## Фрагмент для разбора
--

Таким образом, попытка определить понятие о государстве понятием о гражданине не удалась Аристотелю.

Причина государственного общения лежит в природе человека*(234). Это существо по природе общительное. Под этим выражением Аристотель понимает, что человек инстинктивно желает государственного общения, хотя бы он и не сознавал всего значения взаимной помощи. В государство людей загоняет самый инстинкт жизни*(235).

Как высшая форма человеческого общежития, государство является продуктом исторического развития. Исходным пунктом этого развития служит семья, которая ни в каком случае не может быть признана государством, потому что различие здесь не только количественное, но и качественное*(236). Союз семей составляет общину, а союз общин образует государство. Таким образом каждая низшая форма содержит in potentia высшую. Процесс развития форм общения твердо установлен Аристотелем и в соответствии с его основным философским воззрением. Дальнейшей формой, которая поглощает отдельные государства - города, была бы нация*(237), но Аристотель отказывается видеть государственную форму за пределами тех небольших политических союзов, какими являлись государства греков.

XI. У Аристотеля мы не встречаем вполне ясного представления о государственной власти. Философ признает с одной стороны, что государственная власть и государственное устройство одно и то же*(238); с другой выдает деление функций власти за деление органов власти законодательных и судебных*(239).

Рассматривая различные виды государственного устройства, Аристотель выставляет классификацию форм правления, получившую от него такую известность, хотя основания ее были известны греческой философии и ранее. Аристотель принимает несколько признаков классификации. Формы правления разделяются прежде всего на правильные и неправильные, смотря по тому, имеют ли в виду правящие общее благо или личный их интерес*(240). По этому основания монархия противополагается тирании, аристократия - олигархии. Другой признак выражается в числе лиц, составляющих правительство - один, меньшинство или большинство. По этому началу различаются монархия, аристократия, политейя, как правильные, тирания, олигархия, демократия как неправильные формы правления, как извращение первых*(241). Сам Аристотель решающее значение придает характеру правления, а не числу лиц, распоряжающихся властью. Тем более, что Аристотель, сверх цели управления и организации власти, присоединяет еще признак социально-экономический. Различие между демократией и олигархией Аристотель готов видеть не столько в характере управления, которое и тут и там одно и то же, не в числе правящих лиц, а в богатстве и бедности. Демократия там, где правящее большинство бедно, хотя и свободно, олигархия там, где правящее меньшинство богато*(242). Если бы государство состояло из 1.300 человек, из которых 1000 было бы богатых, то сосредоточение власти в руках этого большинства не сделало бы правление демократическим.

Впрочем, Аристотель отрицает резкие грани между указанными им формами правления, во всяком случае, различие между ними гораздо меньше, чем это кажется с первого взгляда*(243).

--

## Выдержки из материала
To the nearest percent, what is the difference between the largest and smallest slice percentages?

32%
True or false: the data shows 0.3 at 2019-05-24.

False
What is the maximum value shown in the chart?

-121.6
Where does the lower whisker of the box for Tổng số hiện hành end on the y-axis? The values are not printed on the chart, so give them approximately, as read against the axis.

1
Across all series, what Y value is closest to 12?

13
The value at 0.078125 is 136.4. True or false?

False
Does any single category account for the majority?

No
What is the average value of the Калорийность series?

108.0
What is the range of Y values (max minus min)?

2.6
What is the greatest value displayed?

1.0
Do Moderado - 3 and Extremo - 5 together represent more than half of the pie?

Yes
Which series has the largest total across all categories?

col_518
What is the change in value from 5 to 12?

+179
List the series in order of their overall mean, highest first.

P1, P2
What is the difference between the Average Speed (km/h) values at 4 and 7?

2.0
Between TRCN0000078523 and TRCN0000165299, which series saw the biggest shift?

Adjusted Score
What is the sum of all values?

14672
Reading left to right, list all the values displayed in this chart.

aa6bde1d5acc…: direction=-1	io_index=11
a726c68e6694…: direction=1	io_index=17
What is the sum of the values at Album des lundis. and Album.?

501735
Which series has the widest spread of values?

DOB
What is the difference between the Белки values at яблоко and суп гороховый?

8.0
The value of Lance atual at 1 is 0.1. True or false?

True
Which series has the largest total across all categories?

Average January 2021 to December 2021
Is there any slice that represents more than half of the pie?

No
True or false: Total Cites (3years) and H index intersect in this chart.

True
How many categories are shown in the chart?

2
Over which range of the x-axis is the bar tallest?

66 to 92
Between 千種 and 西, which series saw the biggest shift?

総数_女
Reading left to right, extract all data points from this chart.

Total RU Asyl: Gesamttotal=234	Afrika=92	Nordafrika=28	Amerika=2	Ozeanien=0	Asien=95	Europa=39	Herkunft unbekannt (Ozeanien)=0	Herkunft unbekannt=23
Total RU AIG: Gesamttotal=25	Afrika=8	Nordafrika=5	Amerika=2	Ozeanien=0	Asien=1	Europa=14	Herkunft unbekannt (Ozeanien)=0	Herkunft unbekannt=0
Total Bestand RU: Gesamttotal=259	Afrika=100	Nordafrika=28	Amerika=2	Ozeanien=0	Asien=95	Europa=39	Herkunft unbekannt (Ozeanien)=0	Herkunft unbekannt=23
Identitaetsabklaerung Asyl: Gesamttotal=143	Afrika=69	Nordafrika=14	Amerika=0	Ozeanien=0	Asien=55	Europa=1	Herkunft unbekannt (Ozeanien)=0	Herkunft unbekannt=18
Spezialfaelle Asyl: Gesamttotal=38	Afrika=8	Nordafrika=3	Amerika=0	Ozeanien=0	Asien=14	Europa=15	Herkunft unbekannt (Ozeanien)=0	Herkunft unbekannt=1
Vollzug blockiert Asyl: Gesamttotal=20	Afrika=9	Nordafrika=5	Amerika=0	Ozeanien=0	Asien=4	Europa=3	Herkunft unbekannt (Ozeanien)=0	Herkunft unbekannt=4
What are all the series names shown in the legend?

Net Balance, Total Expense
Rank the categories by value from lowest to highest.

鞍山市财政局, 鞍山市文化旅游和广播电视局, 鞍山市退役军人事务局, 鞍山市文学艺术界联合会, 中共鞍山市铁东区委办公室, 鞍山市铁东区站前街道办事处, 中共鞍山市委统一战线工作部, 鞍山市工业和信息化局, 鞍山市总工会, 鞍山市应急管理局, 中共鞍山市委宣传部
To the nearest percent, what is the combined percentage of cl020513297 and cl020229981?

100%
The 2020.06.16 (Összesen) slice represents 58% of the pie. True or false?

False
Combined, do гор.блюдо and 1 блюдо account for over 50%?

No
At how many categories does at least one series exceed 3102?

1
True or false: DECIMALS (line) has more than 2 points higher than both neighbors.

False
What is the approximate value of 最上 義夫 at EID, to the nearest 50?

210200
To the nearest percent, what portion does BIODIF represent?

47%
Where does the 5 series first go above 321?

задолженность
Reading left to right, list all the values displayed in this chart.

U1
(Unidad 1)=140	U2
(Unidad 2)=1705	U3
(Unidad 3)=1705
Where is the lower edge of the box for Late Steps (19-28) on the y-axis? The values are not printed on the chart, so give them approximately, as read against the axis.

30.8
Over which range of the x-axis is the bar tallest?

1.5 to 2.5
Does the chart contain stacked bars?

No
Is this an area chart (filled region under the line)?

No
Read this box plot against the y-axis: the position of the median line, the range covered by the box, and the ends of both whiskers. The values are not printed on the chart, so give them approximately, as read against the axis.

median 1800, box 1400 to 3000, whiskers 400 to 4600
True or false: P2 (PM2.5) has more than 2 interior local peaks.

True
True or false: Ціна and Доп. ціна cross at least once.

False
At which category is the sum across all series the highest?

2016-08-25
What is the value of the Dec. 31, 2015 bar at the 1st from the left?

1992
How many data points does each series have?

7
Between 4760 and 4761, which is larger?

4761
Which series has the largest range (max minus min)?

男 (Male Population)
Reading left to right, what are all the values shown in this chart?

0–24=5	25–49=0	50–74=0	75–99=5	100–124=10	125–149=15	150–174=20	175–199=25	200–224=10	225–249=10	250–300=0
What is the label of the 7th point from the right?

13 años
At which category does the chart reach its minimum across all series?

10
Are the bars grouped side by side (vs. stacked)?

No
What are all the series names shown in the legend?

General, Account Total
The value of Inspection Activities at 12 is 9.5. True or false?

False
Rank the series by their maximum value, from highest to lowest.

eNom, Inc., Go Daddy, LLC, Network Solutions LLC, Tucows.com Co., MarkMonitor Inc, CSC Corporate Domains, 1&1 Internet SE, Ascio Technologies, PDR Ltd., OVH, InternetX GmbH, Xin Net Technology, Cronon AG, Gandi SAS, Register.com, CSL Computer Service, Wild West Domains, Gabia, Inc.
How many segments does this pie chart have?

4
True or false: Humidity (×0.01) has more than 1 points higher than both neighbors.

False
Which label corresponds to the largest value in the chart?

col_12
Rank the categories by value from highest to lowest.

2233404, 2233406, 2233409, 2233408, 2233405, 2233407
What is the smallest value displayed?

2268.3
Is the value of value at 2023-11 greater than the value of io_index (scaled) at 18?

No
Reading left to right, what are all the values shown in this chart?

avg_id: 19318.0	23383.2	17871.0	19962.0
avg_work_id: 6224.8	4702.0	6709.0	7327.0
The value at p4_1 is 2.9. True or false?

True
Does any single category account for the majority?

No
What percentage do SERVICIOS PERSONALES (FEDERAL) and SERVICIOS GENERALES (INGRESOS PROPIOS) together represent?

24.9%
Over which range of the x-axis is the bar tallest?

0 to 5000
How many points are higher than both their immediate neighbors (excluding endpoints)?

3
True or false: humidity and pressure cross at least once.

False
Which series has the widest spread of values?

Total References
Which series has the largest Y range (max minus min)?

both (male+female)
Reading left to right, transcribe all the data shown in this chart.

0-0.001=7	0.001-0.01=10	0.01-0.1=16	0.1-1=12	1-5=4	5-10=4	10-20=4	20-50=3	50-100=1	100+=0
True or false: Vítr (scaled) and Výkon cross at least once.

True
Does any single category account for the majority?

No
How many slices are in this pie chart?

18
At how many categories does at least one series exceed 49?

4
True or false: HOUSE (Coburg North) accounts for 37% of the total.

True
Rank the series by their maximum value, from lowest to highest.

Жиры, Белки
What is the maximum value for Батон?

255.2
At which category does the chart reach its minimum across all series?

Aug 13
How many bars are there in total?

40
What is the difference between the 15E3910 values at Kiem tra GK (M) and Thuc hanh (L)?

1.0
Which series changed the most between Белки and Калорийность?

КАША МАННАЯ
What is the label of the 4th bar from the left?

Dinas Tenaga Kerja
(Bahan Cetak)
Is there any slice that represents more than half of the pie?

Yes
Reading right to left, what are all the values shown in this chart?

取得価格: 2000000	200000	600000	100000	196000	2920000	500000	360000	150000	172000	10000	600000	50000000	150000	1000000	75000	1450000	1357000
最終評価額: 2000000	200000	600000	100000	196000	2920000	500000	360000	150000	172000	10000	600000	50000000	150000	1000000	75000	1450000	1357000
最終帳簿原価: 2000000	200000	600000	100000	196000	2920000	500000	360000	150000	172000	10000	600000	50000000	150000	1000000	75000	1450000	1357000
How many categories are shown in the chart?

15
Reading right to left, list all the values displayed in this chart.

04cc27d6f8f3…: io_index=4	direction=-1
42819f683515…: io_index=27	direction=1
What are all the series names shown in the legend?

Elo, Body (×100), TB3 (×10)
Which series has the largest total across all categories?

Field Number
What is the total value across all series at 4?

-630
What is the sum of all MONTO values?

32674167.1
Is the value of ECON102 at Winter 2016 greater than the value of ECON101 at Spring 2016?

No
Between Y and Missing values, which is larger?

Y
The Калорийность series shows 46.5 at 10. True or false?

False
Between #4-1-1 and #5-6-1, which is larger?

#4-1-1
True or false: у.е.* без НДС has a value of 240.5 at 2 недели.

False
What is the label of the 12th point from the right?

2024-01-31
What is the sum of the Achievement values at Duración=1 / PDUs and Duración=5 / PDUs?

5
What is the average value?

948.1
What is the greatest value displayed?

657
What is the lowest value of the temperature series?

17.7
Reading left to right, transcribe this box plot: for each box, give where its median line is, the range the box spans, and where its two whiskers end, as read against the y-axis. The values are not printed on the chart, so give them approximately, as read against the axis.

--

## Задание 1
Выпишите из фрагмента для разбора отрывок, начиная со слов «XI. У Аристотеля» и заканчивая словами «законодательных и судебных*(239).».
## Задание 2
Переведите на английский язык предложение из фрагмента для разбора: «Союз семей составляет общину, а союз общин образует государство».

## Ответ 1
XI. У Аристотеля мы не встречаем вполне ясного представления о государственной власти. Философ признает с одной стороны, что государственная власть и государственное устройство одно и то же*(238); с другой выдает деление функций власти за деление органов власти законодательных и судебных*(239).

## Ответ 2
A union of families forms a community, and a union of communities forms the state.